Flights of leaping animals typically have parabolic paths. The figure illustrates a frog jump superimposed on a coordinate plane. The length of the leap is 9 feet, and the maximum height off the ground is 3a feet. Find a standard equation for the path of the frog. Assume a = 1.

Since the leap travels 9 feet, the function has zeros at x=0,9, so

y(x) = ax(x-9)

When x = 9/2,
y(9/2) = a(9/2)(-9/2) = -81/4 a

Why should we assume a=1?

If -81/4 a = 3a we are in trouble.

I think there's something wrong with the way the problem is stated. Either that, or (missing a diagram) my assumption that the height is zero at x=0,9 is wrong.

To find a standard equation for the path of the frog's leap, we can start by analyzing the given information. We know that the length of the leap is 9 feet, and the maximum height off the ground is 3a feet. Given that a = 1, the maximum height would be 3 feet.

First, let's consider the parabolic path of a frog's leap. A parabola can be represented by the equation y = ax^2 + bx + c, where a, b, and c are constants.

To find the equation, we need to determine the values of a, b, and c. We can do this by plugging in the coordinates of a point on the parabolic path into the equation and solving for the constants.

Considering the frog's leap, the coordinates of the highest point (the maximum height) can be represented as (x, 3), where x is the distance from the starting point.

Since the maximum height occurs at the midpoint of the leap (where the frog starts and lands), the x-coordinate of the highest point would be half of the leap's length.

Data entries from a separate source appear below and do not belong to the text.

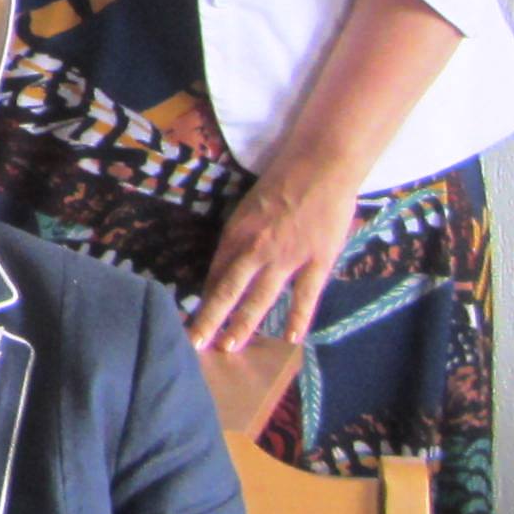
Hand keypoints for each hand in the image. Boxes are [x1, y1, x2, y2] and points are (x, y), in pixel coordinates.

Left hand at [191, 156, 363, 352]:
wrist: (321, 165)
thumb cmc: (283, 181)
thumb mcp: (249, 207)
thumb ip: (241, 238)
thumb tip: (227, 267)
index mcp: (236, 232)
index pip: (215, 272)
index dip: (203, 296)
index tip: (191, 316)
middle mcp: (256, 248)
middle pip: (227, 290)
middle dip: (209, 319)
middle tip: (195, 344)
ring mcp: (287, 257)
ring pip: (259, 298)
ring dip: (242, 324)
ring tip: (229, 348)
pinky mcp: (318, 261)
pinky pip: (306, 295)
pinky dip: (297, 318)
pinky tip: (289, 338)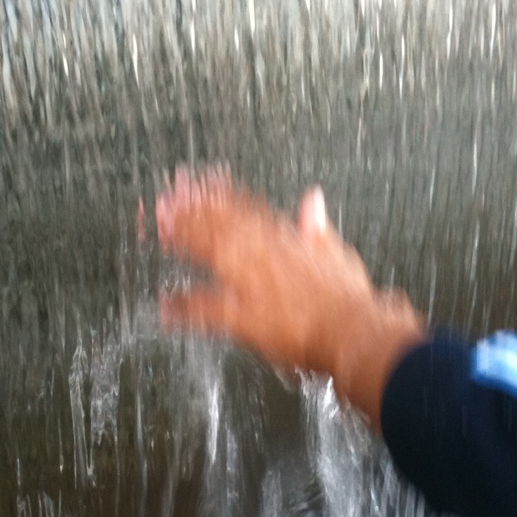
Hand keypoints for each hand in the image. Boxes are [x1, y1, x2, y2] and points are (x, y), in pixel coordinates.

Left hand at [153, 167, 426, 429]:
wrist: (358, 333)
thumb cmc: (353, 302)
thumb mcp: (339, 255)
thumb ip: (318, 227)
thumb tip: (313, 199)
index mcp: (287, 241)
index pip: (247, 211)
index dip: (221, 196)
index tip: (202, 182)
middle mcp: (265, 257)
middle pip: (221, 225)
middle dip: (192, 210)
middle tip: (167, 197)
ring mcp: (252, 285)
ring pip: (210, 254)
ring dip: (183, 239)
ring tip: (158, 229)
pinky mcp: (245, 318)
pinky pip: (206, 312)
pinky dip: (184, 310)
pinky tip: (164, 307)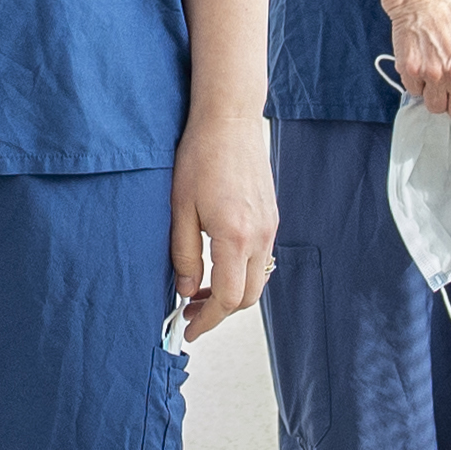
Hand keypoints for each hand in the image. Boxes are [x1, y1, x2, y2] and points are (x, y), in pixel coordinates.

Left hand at [165, 109, 276, 341]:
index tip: (187, 330)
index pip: (228, 299)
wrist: (230, 119)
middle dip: (219, 312)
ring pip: (257, 279)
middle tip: (188, 313)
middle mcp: (260, 236)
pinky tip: (217, 265)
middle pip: (248, 297)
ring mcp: (270, 227)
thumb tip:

In this case, x = 9/2 = 4.5 feet.

Substituting these values into the equation, we have:
3 = a(4.5)^2 + b(4.5) + c

Since a = 1, this simplifies to:
3 = (4.5)^2 + b(4.5) + c
3 = 20.25 + 4.5b + c

Now, let's consider the starting point of the frog's leap. The frog starts at the origin, which means the coordinates of the starting point are (0, 0). Substituting these values into the equation, we have:
0 = a(0)^2 + b(0) + c

Since the starting point is at the origin, this simplifies to:
0 = c

Now, we have two equations:
3 = 20.25 + 4.5b
0 = c

We can solve the first equation for b:
3 - 20.25 = 4.5b
-17.25 = 4.5b
b = -3.83

Using the value of c = 0, we now have the equation:
y = ax^2 + bx + 0

Substituting the value of a = 1 and b = -3.83, the equation simplifies to:
y = x^2 - 3.83x

Therefore, the standard equation for the path of the frog's leap is y = x^2 - 3.83x.